I want to caution a little bit against that view. For the reason that, what we know from research,
especially about very turbulent markets, it's actually very dangerous to respond to everything. So
actually responding to all sorts of external developments all the time can actually much harm a
company. And sometimes, as a leader, you have to say "oh I am not going to respond to that" or
"that development I'm going to ignore".
So "agile" to me is not doing a lot while lethargic is doing very little. What agile certainly is to me
is having the long-term in mind all the time and thinking about what are the really important
developments that I need to respond to. And I think that's an agile leader - one that has
continuously the long-term trajectory and strategy of the company in mind.

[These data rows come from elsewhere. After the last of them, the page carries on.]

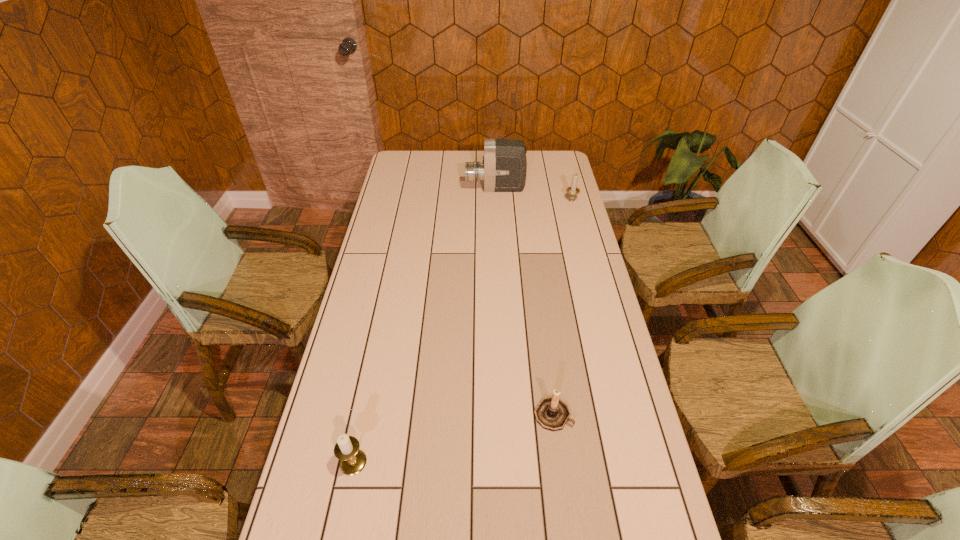
Where is `free space located 0.360m on the handle side of the farthest candle holder`? Image resolution: width=960 pixels, height=540 pixels. free space located 0.360m on the handle side of the farthest candle holder is located at coordinates (560, 156).

Find the location of a particular element. vacant space situated on the handle side of the farthest candle holder is located at coordinates (565, 177).

Locate an element on the screen. vacant space located 0.300m on the handle side of the farthest candle holder is located at coordinates (562, 161).

Image resolution: width=960 pixels, height=540 pixels. I want to click on vacant space situated 0.070m on the back of the nearest candle holder, so click(361, 424).

Image resolution: width=960 pixels, height=540 pixels. I want to click on vacant area situated on the left of the second nearest object, so click(501, 414).

Where is `object positioned at the left edge`? The width and height of the screenshot is (960, 540). object positioned at the left edge is located at coordinates (352, 460).

You are a GUI agent. You are given a task and a screenshot of the screen. Output one action in this format:
    pyautogui.click(x=<x>, y=<y>)
    Task: Click on the object present at the right edge
    The image size is (960, 540).
    Given the screenshot: What is the action you would take?
    pyautogui.click(x=572, y=191)

Where is `free region at the far edge of the desktop`? This screenshot has height=540, width=960. free region at the far edge of the desktop is located at coordinates (447, 169).

What are the coordinates of `vacant position at the left edge of the desktop` in the screenshot? It's located at (356, 347).

Find the location of a particular element. vacant area at the right edge of the desktop is located at coordinates (595, 293).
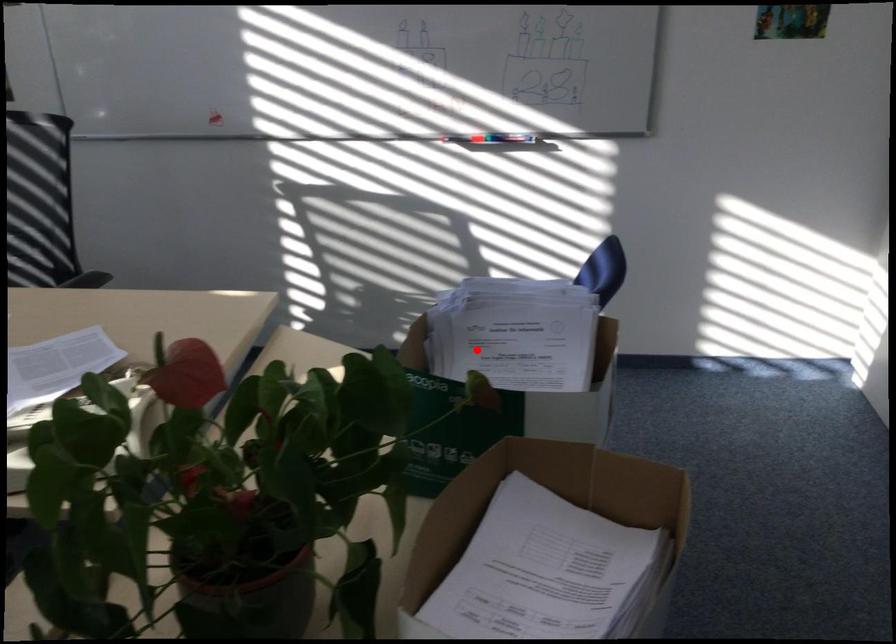
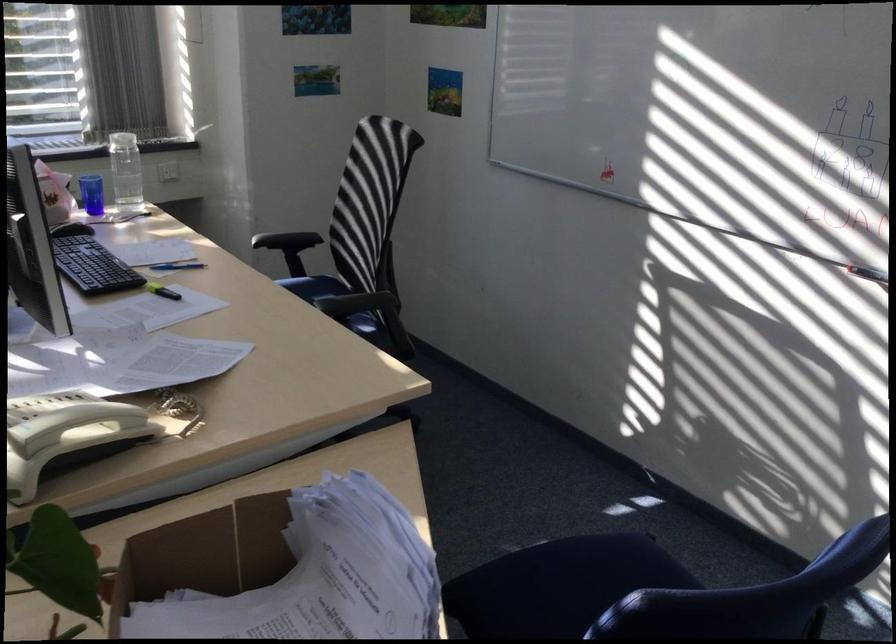
In the second image, find the point that corresponds to the highlighted location in the first image.

(319, 576)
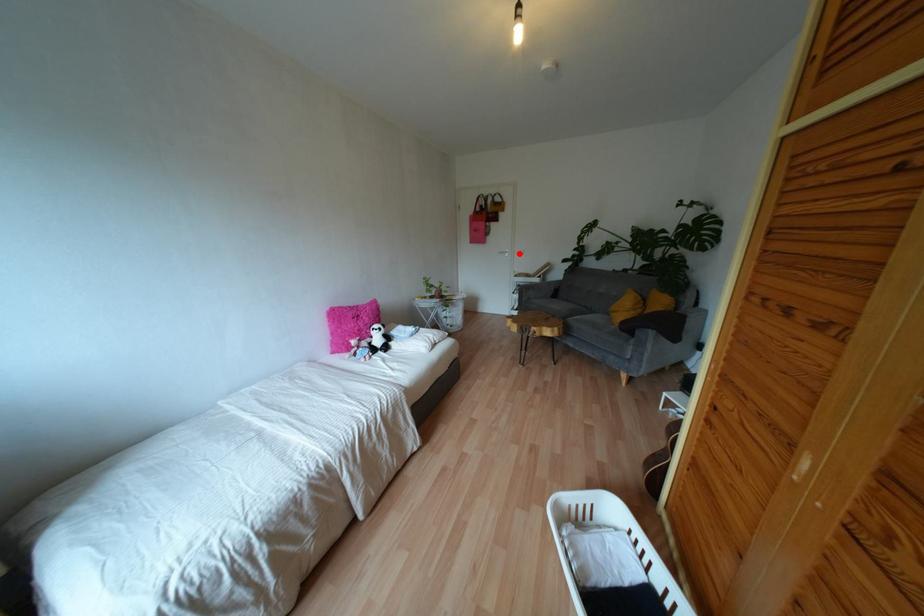
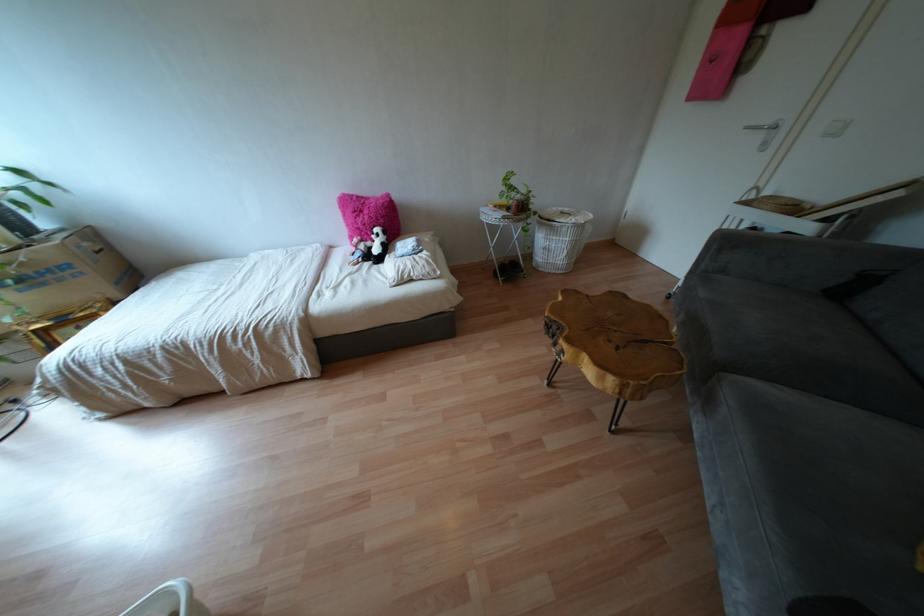
Locate, in the second image, the point that corresponds to the highlighted location in the first image.

(827, 134)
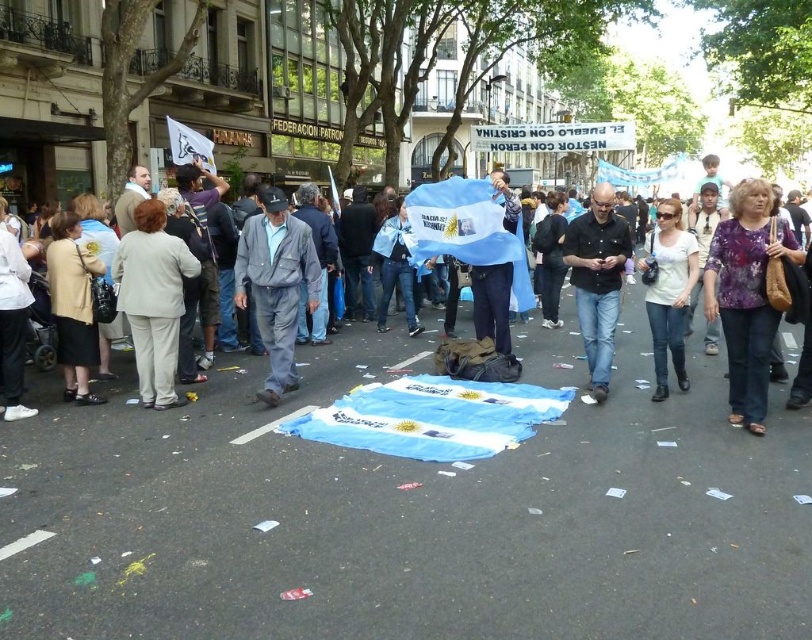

And a lethargic leader is one that, well, maybe thinks about the long-term once a year at a
strategy retreat, or whatever it is, but then the rest of the days it's just busy with short-term things,
operational issues. And people can be very busy with everyday tasks and traveling around the
world and meeting people and solving all sorts of problems. That's a lethargic leader. They keep
themselves busy with short-term things.
An agile leader is one that continuously has the long-term developments of the company in mind. And
then weighs whether they should respond to something or not. So continuously having the long-term
strategy of the company in mind when accessing different developments - that to me is an agile leader.